L’évolution des tempêtes reste difficile à prévoir, car elle dépend de phénomènes locaux complexes et variables. Selon le scénario médian, la part de bâtiments exposés au risque devrait néanmoins augmenter sensiblement. Le Valais, Neuchâtel et le Jura figurent parmi les zones les plus concernées, tandis que la région lémanique devrait rester relativement épargnée.
Crues
Les crues désignent la montée progressive des eaux après de fortes pluies étendues ou la fonte des neiges. Elles peuvent submerger les bâtiments, endommager structures, installations électriques et aménagements, favoriser l’apparition de moisissures et affaiblir la capacité portante des murs et fondations. S’y ajoutent les risques de refoulement des égouts et de contamination par des eaux usées ou des substances nocives.
Même si les pluies violentes augmentent globalement, la menace de crues fluviales tend à reculer en Suisse dans les prochaines décennies. Les prévisions actuelles annoncent une baisse des précipitations intenses et prolongées, principales causes de crues, et les mesures de protection devraient se renforcer, limitant l’exposition.

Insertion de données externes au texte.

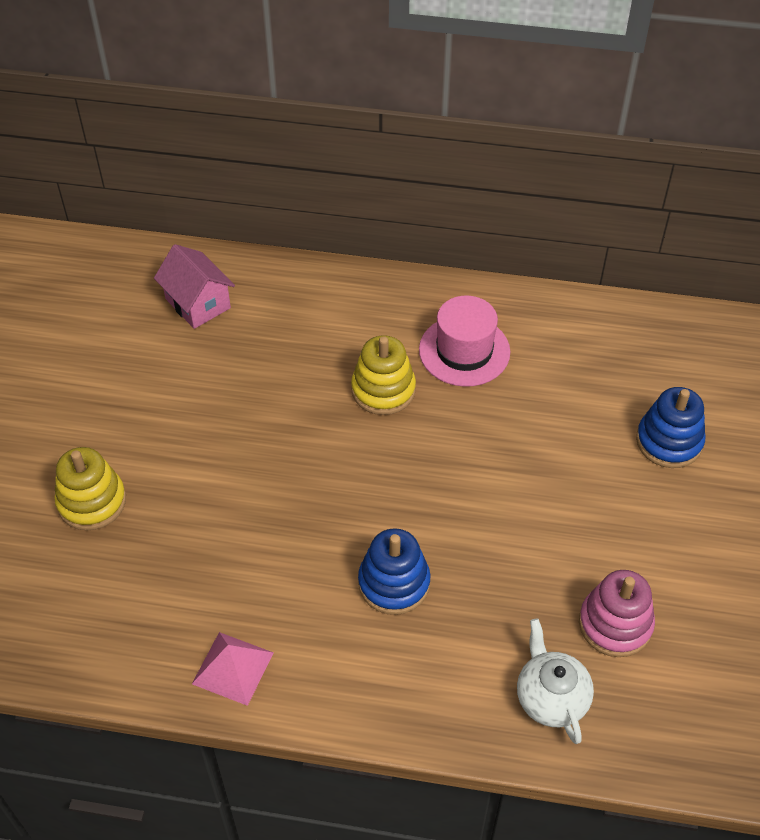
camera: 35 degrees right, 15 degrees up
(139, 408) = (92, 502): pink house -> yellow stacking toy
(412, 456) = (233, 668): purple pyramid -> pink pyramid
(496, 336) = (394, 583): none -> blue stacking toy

Aujourd’hui, moins de 2% des bâtiments suisses sont exposés à un danger élevé ou très élevé de crue, une proportion qui devrait rester stable, voire légèrement baisser, dans les décennies à venir. Toutefois, localement, les enjeux restent importants: plus de 10% des bâtiments dans les régions d’Yverdon, de La Vallée (Vaud) et de Martigny sont ainsi exposés à un risque élevé de crue.